Find each line of the material below in which the word "Skin" occurs, and return it.

- _Information supplied_:
◆ ◆ ◆

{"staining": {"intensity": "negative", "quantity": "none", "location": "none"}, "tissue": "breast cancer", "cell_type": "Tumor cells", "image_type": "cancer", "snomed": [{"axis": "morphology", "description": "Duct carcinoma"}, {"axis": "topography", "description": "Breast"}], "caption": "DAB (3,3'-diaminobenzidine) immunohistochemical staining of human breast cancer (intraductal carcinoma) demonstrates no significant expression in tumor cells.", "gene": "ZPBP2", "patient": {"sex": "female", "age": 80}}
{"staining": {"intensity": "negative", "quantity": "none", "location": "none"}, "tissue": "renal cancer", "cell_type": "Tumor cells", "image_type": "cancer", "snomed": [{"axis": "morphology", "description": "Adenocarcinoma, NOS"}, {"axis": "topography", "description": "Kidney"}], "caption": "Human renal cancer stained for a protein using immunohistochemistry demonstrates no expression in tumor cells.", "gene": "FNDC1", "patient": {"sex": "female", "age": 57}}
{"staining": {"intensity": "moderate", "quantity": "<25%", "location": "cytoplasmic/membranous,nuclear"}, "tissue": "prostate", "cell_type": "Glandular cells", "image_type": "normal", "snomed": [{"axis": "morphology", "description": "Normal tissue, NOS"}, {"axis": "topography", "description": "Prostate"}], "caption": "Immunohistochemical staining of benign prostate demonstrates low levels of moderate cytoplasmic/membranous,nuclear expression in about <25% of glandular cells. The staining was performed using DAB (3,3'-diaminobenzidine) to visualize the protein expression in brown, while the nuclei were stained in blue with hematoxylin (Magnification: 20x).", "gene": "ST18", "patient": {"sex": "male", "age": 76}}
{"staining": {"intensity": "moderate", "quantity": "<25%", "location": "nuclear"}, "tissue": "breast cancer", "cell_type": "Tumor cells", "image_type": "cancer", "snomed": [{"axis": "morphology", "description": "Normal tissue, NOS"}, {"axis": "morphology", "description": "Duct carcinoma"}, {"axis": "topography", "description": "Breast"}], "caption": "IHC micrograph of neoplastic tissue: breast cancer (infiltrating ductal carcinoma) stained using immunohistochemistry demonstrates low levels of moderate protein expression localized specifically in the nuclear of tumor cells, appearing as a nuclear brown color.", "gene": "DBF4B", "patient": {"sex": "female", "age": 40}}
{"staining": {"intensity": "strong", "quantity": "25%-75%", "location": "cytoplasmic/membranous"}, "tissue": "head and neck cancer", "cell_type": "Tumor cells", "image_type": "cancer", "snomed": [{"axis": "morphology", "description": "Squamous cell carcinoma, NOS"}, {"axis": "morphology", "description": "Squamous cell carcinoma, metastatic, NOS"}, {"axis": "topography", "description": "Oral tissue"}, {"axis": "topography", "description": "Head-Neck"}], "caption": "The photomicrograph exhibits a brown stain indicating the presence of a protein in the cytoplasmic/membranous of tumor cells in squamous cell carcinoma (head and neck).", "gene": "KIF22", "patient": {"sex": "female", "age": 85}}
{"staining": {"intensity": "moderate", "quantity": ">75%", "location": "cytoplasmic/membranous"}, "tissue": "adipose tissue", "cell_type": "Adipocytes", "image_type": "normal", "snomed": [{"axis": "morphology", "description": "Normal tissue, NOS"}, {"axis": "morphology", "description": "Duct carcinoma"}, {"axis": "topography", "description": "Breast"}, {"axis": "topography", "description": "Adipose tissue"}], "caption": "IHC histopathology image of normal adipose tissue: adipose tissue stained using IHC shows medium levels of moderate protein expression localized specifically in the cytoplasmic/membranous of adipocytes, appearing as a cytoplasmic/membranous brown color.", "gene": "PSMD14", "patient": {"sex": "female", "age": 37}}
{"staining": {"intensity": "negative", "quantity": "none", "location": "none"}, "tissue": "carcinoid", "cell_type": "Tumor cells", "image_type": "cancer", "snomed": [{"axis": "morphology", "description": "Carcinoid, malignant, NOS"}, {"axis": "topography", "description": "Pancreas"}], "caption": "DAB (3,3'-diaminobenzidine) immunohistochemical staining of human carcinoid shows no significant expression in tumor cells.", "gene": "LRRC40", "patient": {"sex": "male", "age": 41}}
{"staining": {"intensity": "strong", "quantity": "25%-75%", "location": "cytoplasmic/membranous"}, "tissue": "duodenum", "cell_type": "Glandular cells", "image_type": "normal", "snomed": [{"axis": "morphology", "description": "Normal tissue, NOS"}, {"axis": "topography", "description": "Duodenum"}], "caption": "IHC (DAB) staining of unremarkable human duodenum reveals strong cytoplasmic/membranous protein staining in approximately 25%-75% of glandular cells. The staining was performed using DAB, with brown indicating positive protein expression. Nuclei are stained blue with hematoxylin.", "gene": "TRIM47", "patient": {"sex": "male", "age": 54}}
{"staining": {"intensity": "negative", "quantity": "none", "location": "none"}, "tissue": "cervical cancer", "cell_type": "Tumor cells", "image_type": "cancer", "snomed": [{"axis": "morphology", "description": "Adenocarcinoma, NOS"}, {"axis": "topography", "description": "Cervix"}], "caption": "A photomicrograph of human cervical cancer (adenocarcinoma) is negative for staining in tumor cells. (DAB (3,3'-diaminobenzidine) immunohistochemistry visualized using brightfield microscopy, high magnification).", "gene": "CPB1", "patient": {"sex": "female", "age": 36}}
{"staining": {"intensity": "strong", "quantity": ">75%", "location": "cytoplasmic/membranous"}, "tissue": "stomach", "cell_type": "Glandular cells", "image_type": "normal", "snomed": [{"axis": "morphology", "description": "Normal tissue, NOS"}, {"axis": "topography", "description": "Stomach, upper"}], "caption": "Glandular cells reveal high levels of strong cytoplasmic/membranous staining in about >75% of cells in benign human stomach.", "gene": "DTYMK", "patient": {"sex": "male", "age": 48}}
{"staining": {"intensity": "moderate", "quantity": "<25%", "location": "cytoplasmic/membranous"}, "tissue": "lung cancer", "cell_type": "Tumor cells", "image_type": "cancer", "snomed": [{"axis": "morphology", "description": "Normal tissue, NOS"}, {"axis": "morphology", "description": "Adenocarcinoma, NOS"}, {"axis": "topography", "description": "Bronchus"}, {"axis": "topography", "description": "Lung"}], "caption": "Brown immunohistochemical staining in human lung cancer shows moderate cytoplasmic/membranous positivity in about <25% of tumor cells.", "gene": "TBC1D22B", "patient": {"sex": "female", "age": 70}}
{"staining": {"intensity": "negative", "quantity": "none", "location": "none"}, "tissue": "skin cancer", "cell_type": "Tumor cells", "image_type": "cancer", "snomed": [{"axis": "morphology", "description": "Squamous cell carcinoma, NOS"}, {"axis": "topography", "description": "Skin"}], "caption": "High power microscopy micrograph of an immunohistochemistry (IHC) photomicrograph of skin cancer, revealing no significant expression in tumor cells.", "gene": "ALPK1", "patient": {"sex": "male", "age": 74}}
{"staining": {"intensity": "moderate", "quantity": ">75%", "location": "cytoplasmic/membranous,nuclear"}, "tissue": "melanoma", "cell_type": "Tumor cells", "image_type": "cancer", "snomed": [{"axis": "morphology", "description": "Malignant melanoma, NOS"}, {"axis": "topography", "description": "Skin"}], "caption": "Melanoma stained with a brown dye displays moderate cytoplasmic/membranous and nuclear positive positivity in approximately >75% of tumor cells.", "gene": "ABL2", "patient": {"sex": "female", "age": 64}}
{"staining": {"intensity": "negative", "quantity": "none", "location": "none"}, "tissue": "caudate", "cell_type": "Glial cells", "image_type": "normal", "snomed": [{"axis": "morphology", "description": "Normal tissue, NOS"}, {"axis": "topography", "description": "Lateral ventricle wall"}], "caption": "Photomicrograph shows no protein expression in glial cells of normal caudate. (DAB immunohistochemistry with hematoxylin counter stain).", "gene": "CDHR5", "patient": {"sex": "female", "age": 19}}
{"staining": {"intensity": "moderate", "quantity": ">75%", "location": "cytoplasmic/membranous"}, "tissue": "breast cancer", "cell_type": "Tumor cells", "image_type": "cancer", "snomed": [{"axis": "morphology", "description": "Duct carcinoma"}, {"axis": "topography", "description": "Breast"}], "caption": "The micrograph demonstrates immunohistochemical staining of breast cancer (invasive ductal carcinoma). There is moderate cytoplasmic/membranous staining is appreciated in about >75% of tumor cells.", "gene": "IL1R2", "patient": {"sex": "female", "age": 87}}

◆ ◆ ◆

- _Answer below_:
{"staining": {"intensity": "negative", "quantity": "none", "location": "none"}, "tissue": "skin cancer", "cell_type": "Tumor cells", "image_type": "cancer", "snomed": [{"axis": "morphology", "description": "Squamous cell carcinoma, NOS"}, {"axis": "topography", "description": "Skin"}], "caption": "High power microscopy micrograph of an immunohistochemistry (IHC) photomicrograph of skin cancer, revealing no significant expression in tumor cells.", "gene": "ALPK1", "patient": {"sex": "male", "age": 74}}
{"staining": {"intensity": "moderate", "quantity": ">75%", "location": "cytoplasmic/membranous,nuclear"}, "tissue": "melanoma", "cell_type": "Tumor cells", "image_type": "cancer", "snomed": [{"axis": "morphology", "description": "Malignant melanoma, NOS"}, {"axis": "topography", "description": "Skin"}], "caption": "Melanoma stained with a brown dye displays moderate cytoplasmic/membranous and nuclear positive positivity in approximately >75% of tumor cells.", "gene": "ABL2", "patient": {"sex": "female", "age": 64}}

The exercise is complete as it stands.